I think that's for Rolf Howarth to say. 


| There is a good reason why decent 
| languages have to be, too some degree, restrictive of your "power".  

And just what that degree is, is a matter of preference. If there were anything like universal agreement, this discussion wouldn't be taking place.


| Because although flexibility might be useful for some, it is usually a 
| bad bad thing in general.

Others believe that rigidity might be useful for some, but is a bad bad thing in general. Here, too, where the line is drawn is a matter of preference. Perl programmers, for instance, seem to take outright pride in the sheer number of ways you can do any given task. C++ programmers at least acknowledge that there generally are only one or two *good* ways to do something.


| Because as coders we don't live in a void 
| --- we have to interoperate with other coders, most of whom have, I am 
| sad to say, atrocious coding style.  Sure C++ gives you more ways to do 
| X.  But as a result you have to deal with coders who all decided to do 
| X the wrong way.

Well, in *different* ways. Not necessarily *wrong*.


| Now you have to store ALL ways, good and bad, to do 
| X, in your head.

Why? I worry about the "wrong" ways only when I actually need to deal with them. The rest of the time, I stay as blissfully ignorant of them as possible. (For that matter, just how many "wrong" ways are we talking about? One? Two? Fifty? Ten thousand? And do you *really* need to stay conversant with each and every one?)

Sorry, but you'll have the same problem in any language. There will *always* be more "wrong" ways than "right" ways to do any but the most trivial of tasks. I'm inclined to think that education--teaching those people how to do it right--is a better solution than forcing everyone to do it the same way. Enforcing a One True Way of doing something may well prevent incompetence.
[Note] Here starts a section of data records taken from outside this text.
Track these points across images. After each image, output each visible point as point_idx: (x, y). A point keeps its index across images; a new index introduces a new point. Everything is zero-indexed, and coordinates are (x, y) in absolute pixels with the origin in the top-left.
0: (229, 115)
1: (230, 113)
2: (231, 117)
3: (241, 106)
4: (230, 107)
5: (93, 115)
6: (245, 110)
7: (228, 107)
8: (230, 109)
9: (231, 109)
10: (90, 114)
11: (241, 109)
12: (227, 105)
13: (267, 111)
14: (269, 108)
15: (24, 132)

Unfortunately, it prevents brilliance as well. I, for one, don't care to make that sacrifice.

Back when procedural programming was the norm, the very attitude you express would have argued against object-oriented programming, because, after all, it's a different way to do things, and is just one more thing to clutter up your brain with, when procedural style gets the job done. Before that, there was the "structured programming" movement; before that were high-level languages. Each one disrupted the previous standard methods of doing things, and, by your argument, should not have been done. The same can be said of user interfaces: why fill your head with all the wrong ways to do GUIs when command-line--or even menu-driven--interfaces work perfectly well?
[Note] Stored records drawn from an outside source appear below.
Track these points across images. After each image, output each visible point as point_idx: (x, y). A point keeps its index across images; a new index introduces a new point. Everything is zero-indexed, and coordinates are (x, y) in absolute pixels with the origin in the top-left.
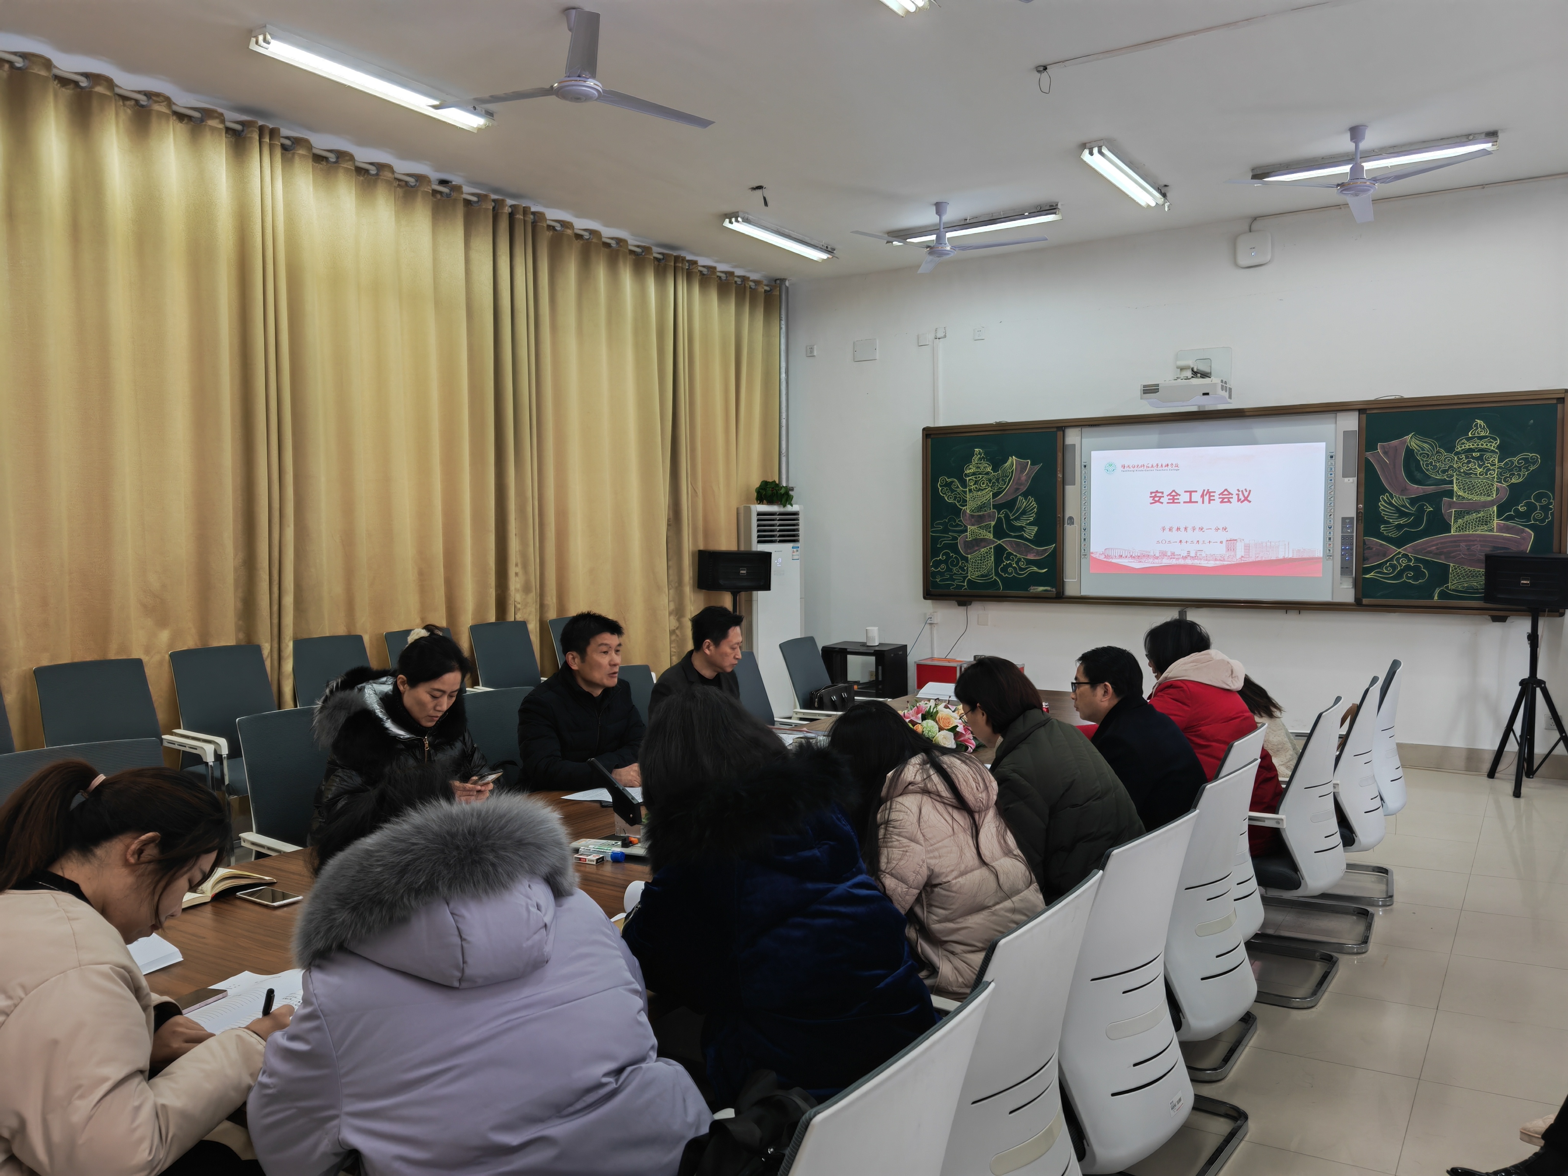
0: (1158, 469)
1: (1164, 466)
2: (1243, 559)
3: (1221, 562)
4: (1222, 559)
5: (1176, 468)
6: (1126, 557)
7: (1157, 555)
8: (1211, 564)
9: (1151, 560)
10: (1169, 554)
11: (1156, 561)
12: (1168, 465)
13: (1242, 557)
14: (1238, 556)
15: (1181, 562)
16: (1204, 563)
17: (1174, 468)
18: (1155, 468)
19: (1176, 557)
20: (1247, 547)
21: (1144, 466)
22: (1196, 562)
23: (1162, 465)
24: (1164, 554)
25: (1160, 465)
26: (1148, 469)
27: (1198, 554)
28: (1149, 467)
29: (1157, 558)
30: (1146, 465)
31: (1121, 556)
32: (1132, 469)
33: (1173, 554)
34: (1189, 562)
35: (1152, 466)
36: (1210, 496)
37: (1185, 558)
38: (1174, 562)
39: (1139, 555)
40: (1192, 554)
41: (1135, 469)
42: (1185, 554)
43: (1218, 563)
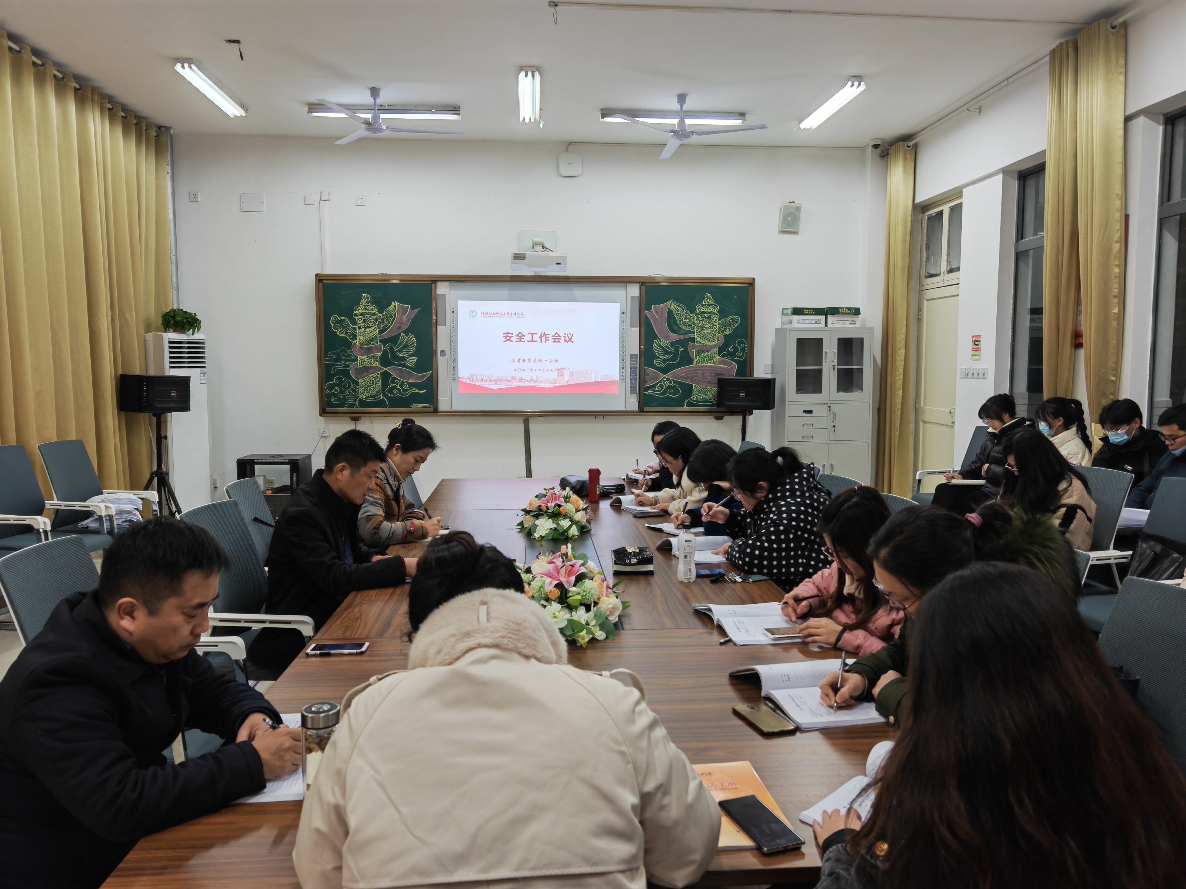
0: (509, 316)
1: (513, 314)
2: (568, 382)
3: (554, 384)
4: (555, 382)
5: (522, 316)
6: (486, 381)
7: (509, 379)
8: (548, 386)
9: (505, 383)
10: (518, 378)
11: (509, 383)
12: (515, 314)
13: (568, 380)
14: (566, 380)
15: (527, 384)
16: (542, 385)
17: (520, 316)
18: (507, 315)
19: (523, 381)
20: (571, 374)
21: (498, 313)
22: (537, 385)
23: (511, 314)
24: (514, 379)
25: (510, 314)
26: (501, 316)
27: (539, 378)
28: (502, 314)
29: (509, 381)
30: (499, 313)
31: (482, 380)
32: (489, 315)
33: (521, 379)
34: (532, 384)
35: (504, 314)
36: (546, 337)
37: (529, 381)
38: (521, 384)
39: (496, 379)
40: (534, 379)
41: (492, 315)
42: (529, 379)
43: (553, 385)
Encouraging standardization is a fine and wonderful thing; it has all the benefits you claim for it. Shoving it down people's throats is quite another thing. All innovation, by definition, is non-standard. Eliminate all non-standard behavior, and you eliminate all innovation. Progress inevitably involves making mistakes, discovering that what seemed like a good idea at the time turned out not to be so good.[1] And that experimentation has to be done *somewhere*. If C++ weren't allowing itself to be a "language feature testbed", some other language would get the job. Would you prefer that Java be that language?

Glen Fisher


[1] There are people who believe that Java's own exception specifications are such an idea. Java programmers coming to C++ tend to argue that C++ needs them, while C++ programmers respond that they add needless complexity to code that will function correctly--whether or not an exception is thrown--without having any knowledge of the thrown exceptions.